Return, word for word, the stretch of the items from the line containing "Ti è piaciuto questo articolo?" through the end of the items, with both ends included. Leave the pictures out of your answer.
*** Task input ***
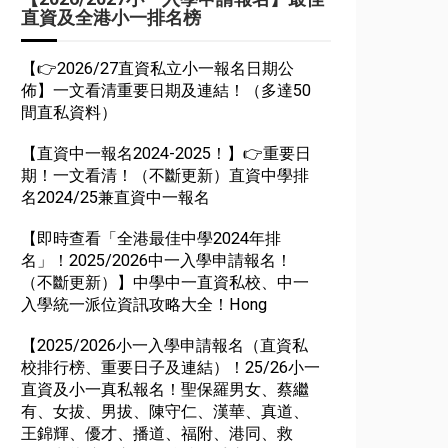
直資及全港小一排名榜
【👉2026/27直資私立小一報名日期公
佈】一文看清重要日期及連結！（多達50
間直私資料）
【直資中一報名2024-2025！】👉重要日
期！一文看清！（不斷更新）直資中學排
名2024/25兼直資中一報名
【即時查看「全港最佳中學2024年排
名」！2025/2026中一入學申請報名！
（不斷更新）】中學中一直資私校、中一
入學統一派位資訊攻略大全！Hong
【2025/2026小一入學申請報名（直資私
校排行榜、重要日子及連結）！25/26小一
直資及小一真私報名！聖保羅男女、蔡繼
有、女拔、男拔、陳守仁、漢華、真道、
王錦輝、優才、播道、福附、港同、救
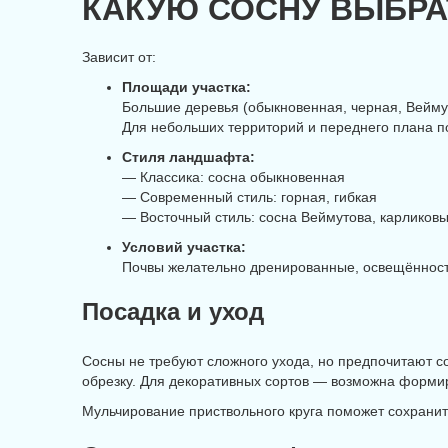
КАКУЮ СОСНУ ВЫБРА
Зависит от:
Площади участка:
Большие деревья (обыкновенная, черная, Вейму
Для небольших территорий и переднего плана по
Стиля ландшафта:
— Классика: сосна обыкновенная
— Современный стиль: горная, гибкая
— Восточный стиль: сосна Веймутова, карлико
Условий участка:
Почвы желательно дренированные, освещённость
Посадка и уход
Сосны не требуют сложного ухода, но предпочитают с
обрезку. Для декоративных сортов — возможна форми
Мульчирование приствольного круга поможет сохранить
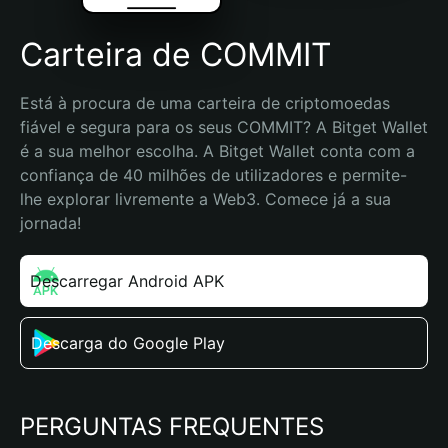
Carteira de COMMIT
Está à procura de uma carteira de criptomoedas 
fiável e segura para os seus COMMIT? A Bitget Wallet 
é a sua melhor escolha. A Bitget Wallet conta com a 
confiança de 40 milhões de utilizadores e permite-
lhe explorar livremente a Web3. Comece já a sua 
jornada!
Descarregar Android APK
Descarga do Google Play
PERGUNTAS FREQUENTES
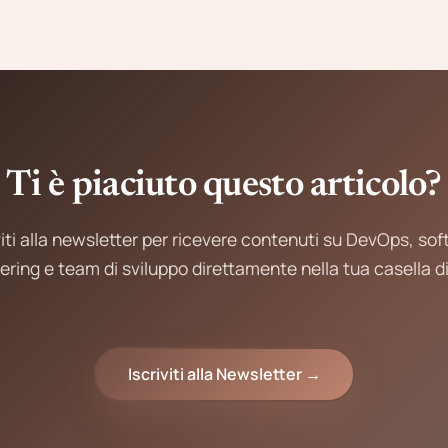
Ti è piaciuto questo articolo?
viti alla newsletter per ricevere contenuti su DevOps, so
ering e team di sviluppo direttamente nella tua casella di
Iscriviti alla Newsletter →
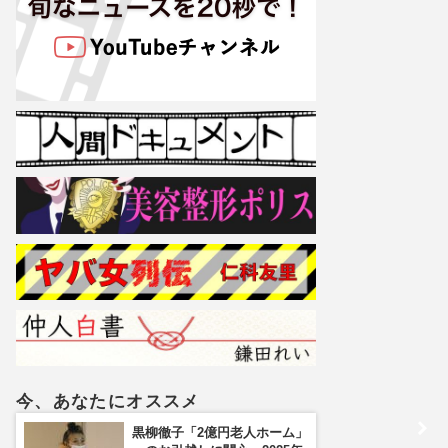
今、あなたにオススメ
黒柳徹子「2億円老人ホーム」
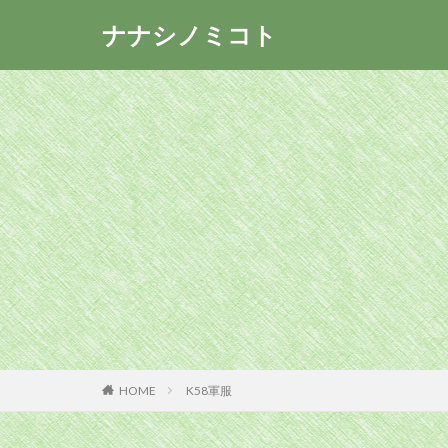
ナナシノミコト
HOME
K58軍服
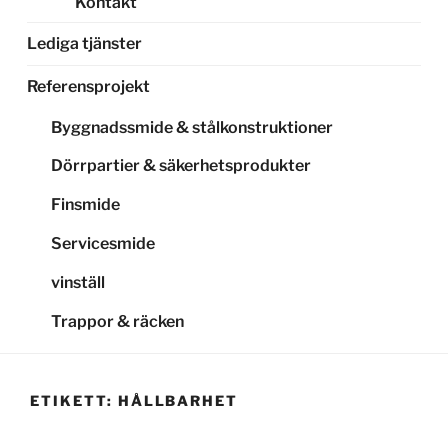
Kontakt
Lediga tjänster
Referensprojekt
Byggnadssmide & stålkonstruktioner
Dörrpartier & säkerhetsprodukter
Finsmide
Servicesmide
vinställ
Trappor & räcken
ETIKETT:
HÅLLBARHET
*** End of Task input ***
▸ Task solution
Ti è piaciuto questo articolo?
viti alla newsletter per ricevere contenuti su DevOps, so
ering e team di sviluppo direttamente nella tua casella di
Iscriviti alla Newsletter →
今、あなたにオススメ
黒柳徹子「2億円老人ホーム」
ナナシノミコト
HOME
K58軍服
Kontakt
Lediga tjänster
Referensprojekt
Byggnadssmide & stålkonstruktioner
Dörrpartier & säkerhetsprodukter
Finsmide
Servicesmide
vinställ
Trappor & räcken
ETIKETT:
HÅLLBARHET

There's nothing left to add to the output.